第119回   妊婦さんのジカ熱が心配になってきた!
2016年2月19日  
 
   この冬、ジカウイルス感染症(ジカ熱)がブラジルで(ブラジルは夏ですが)大流行していると報道されています。そしてジカ熱に罹った妊婦さんから小頭症の新生児が多数生まれていると云うニュースも伝わってきました。ブラジル政府は、今年8月に行われるリオのオリンピックまでに収束させるべく国家緊急事態宣言を出して、蚊の駆除など対策に必死になっていることも伝わってきます。ブラジルの8月は冬なので蚊もいなくなるだろうと云う楽観説もありますが、一方で、アメリカの女子サッカー選手がオリンピックを辞退したというニュースも出ていましたし、妊婦さんや出産年齢の女性はリオへは行かない方が良いと云うアドバイスもされています。しかし,流行地域が遠い中南米であることや、感染しても軽症で済むことが多いことなどから、日本国内での危機感はいまひとつ乏しく、何となく他人事のように感じていました。
 ところが、2月1日、WHOが中南米で拡大する感染症ジカ熱について小頭症との関連が強く疑われることから、世界的な脅威であるとして、「国際的な公衆衛生上の緊急事態」を宣言しました。余談ですが、WHOの緊急事態宣言は、2014年8月にエボラ出血熱の感染拡大で宣言して以来となるそうです。一方日本政府も2月15日、患者を発見した医師に保健所への報告を義務づける感染症法の「4類感染症」と、検疫所での検査が可能になる検疫法の「検疫感染症」に指定しました。
 ここに来て、日本でも一気に危機感が増し、政府決定を受けて、成田空港など全国の国際空港では同日から、中南米などから帰国・入国した人や同地区へ出発する人に対する注意呼び掛けを強化し、水際作戦を取ることになりました。まだ日本での新たな感染者は出ていませんが、急に他人事ではなくなってきました。特に、妊娠中の女性は、ジカウイルスが母体から胎児への垂直感染を起こすことがあり、小頭症などの先天性障害を起こす可能性があるとされていますので充分意識してください。
 さて、それではジカ熱とはどんな病気でしょう。
 ジカ熱は、ジカウイルスの感染によって発熱や発疹などを引き起こす感染症で、最初にジカウイルスが発見されたのはアフリカのウガンダ・エンテベ近郊のZika Forestのアカゲザルから1947年に分離されました。ヒトでは1968年にナイジェリアで行われた研究で分離されています。
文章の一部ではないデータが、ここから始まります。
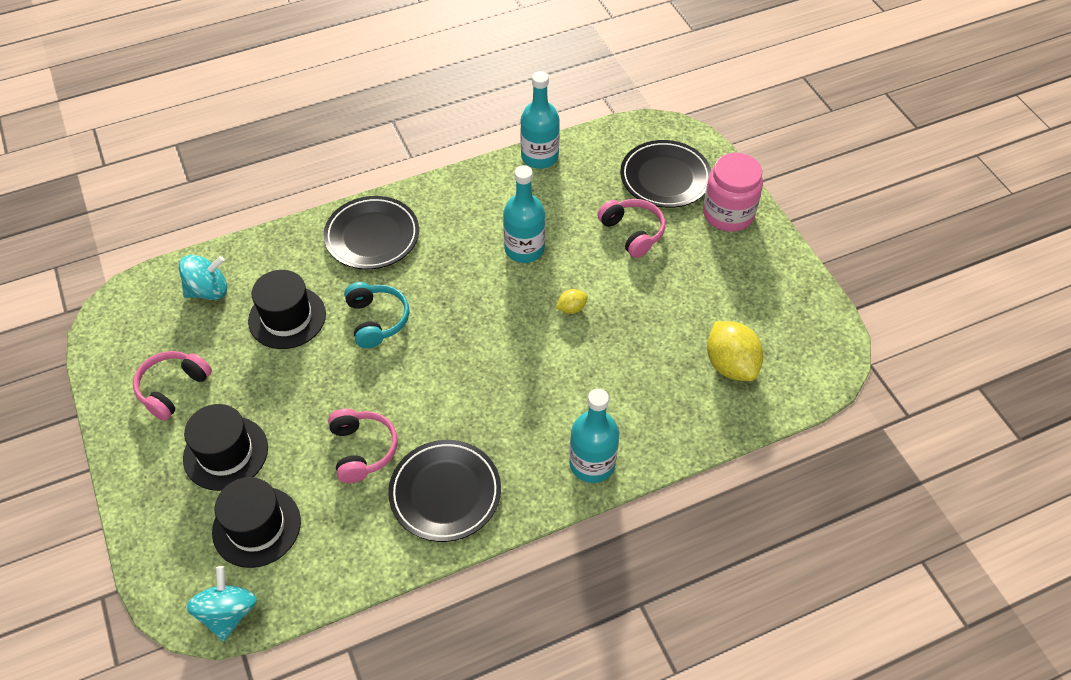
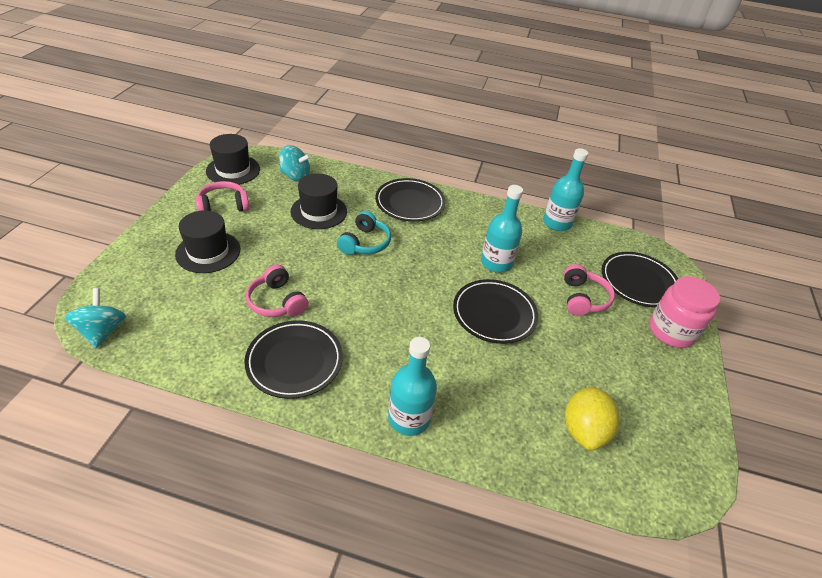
camera: 35 degrees right, 10 degrees down
turquoise spinning top [186,566,257,641] -> turquoise spinning top turned 45 degrees counterclockwise [65,288,126,348]
black hat [212,477,301,568] -> black hat moved to [206,134,260,185]
pink headphones [328,409,398,483] -> pink headphones turned 120 degrees clockwise [246,265,309,317]
yellow lemon [556,289,588,314] -> black plate [453,279,538,344]

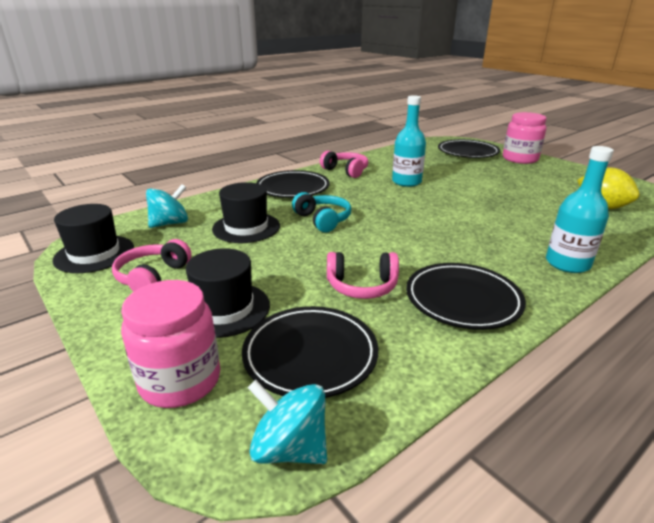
camera: 50 degrees left, 15 degrees down
black plate [453,279,538,344] -> black plate moved to [242,306,378,398]
turquoise bottle [543,148,588,231] -> none
pink headphones [564,264,615,316] -> pink headphones moved to [320,151,368,178]
none -> pink jar [121,280,220,408]

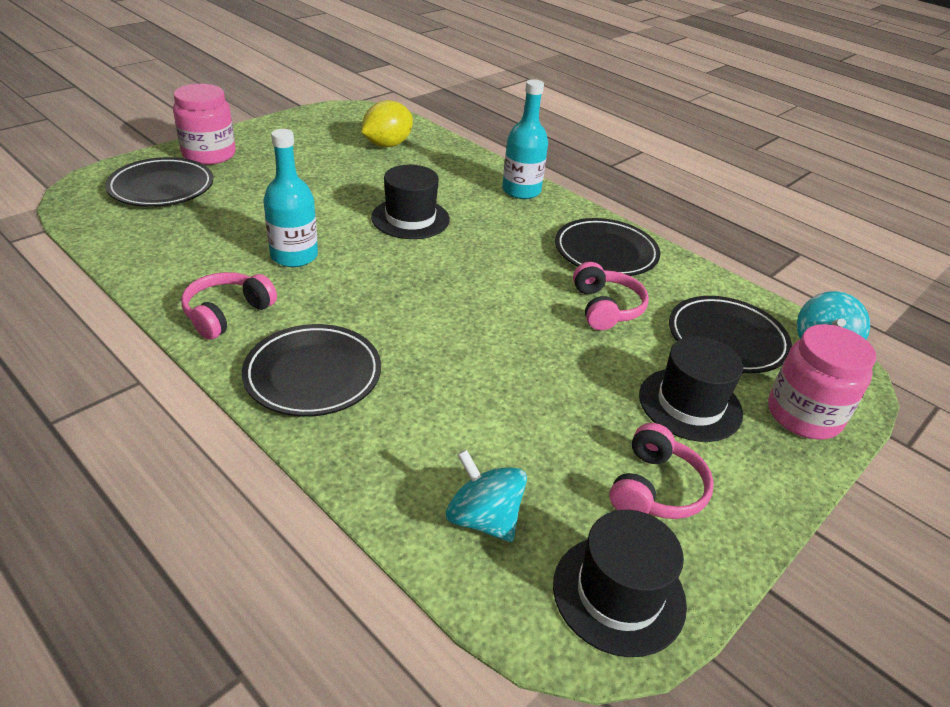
camera: 100 degrees left, 10 degrees up
pink headphones [112,239,192,292] -> pink headphones turned 75 degrees counterclockwise [609,423,714,519]
black hat [212,182,280,243] -> black hat moved to [371,165,450,239]
turquoise headphones [292,192,351,233] -> none

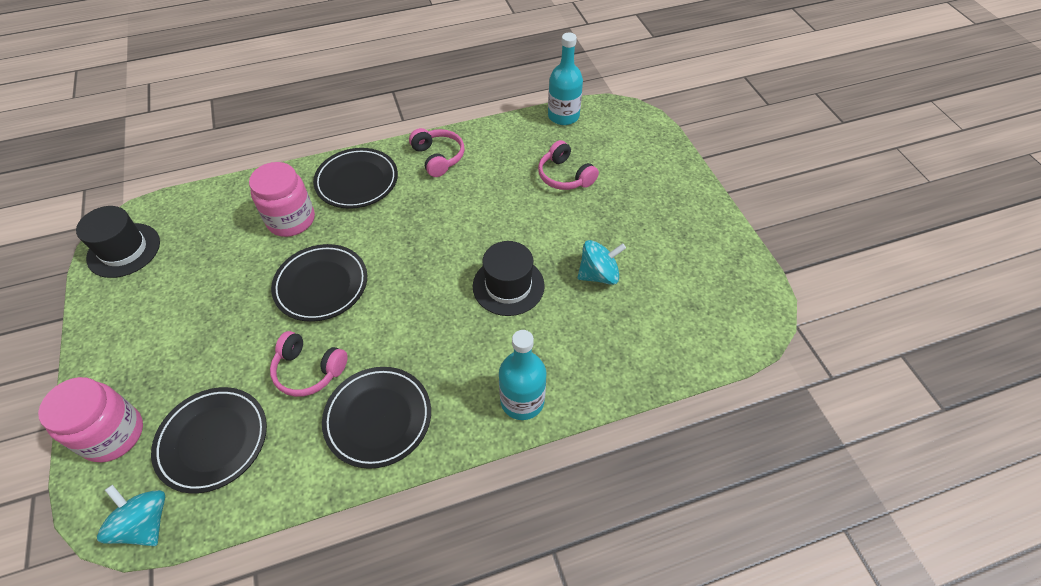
camera: 120 degrees right, 15 degrees up
black plate [105,157,213,207] -> black plate moved to [271,244,367,322]
pink jar [173,84,236,165] -> pink jar moved to [249,162,315,237]
turquoise bottle [263,129,318,267] -> turquoise bottle moved to [548,32,583,125]
yellow lemon [361,100,413,147] -> none
turquoise spinning top [446,449,527,542] -> turquoise spinning top moved to [577,240,626,285]
pink headphones [609,423,714,519] -> pink headphones moved to [538,140,599,190]
black hat [639,336,744,442] -> none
アフリカや東南・南アジア、中央・南アメリカなどで症例の報告があり、近年ではミクロネシア連邦のヤップ島やフランス領ポリネシアで大流行し、日本においてもフランス領ポリネシアからの輸入症例2例、タイからの1例が報告されています。
 感染経路はジカウイルスを持つ蚊の媒介によって発症します。只、血液、性交渉によっても発病するという報告も出てきました。
 症状としては、3日〜12日の潜伏期間の後、急性の発熱、非化膿性の結膜炎、頭痛、筋痛、関節痛、脱力、斑点状丘疹などを起こします。頻度は低いですが、後眼窩痛、食欲低下、嘔吐、下痢、腹痛を起こすこともあります。通常は4〜7日間症状が持続しますが、感染しても発症しない人もいますし、症状が軽くてそのまま気付かずに完治する人も多いようです。感染症状自体は軽度ですが、ジカウイルス感染症の後にギラン・バレー症候群の発症や、ジカウイルスの流行地域で小頭症の新生児が増加していることが報告され、関連性が示唆されており、この点が問題です。
 診断はPCRによるジカウイルスRNAの検出、IgM抗体検査やペア血清による中和抗体検査など、血清学的に行います。
 ジカ熱に対する特効的治療法はなく、対症療法のみです。又、発症を防ぐワクチンもありません。蚊刺咬を防ぐことが唯一の感染予防対策です。
 でも、どうしてもオリンピックを見に行きたい人は長袖のシャツ、ズボンを着て、出来るだけ皮膚の露出部を少なくするようにしてください。蚊取り線香、虫よけ剤も有効です。
 しつこいようですが、妊娠可能な女性は特に気を付けて行ってらっしゃい。お大事に!!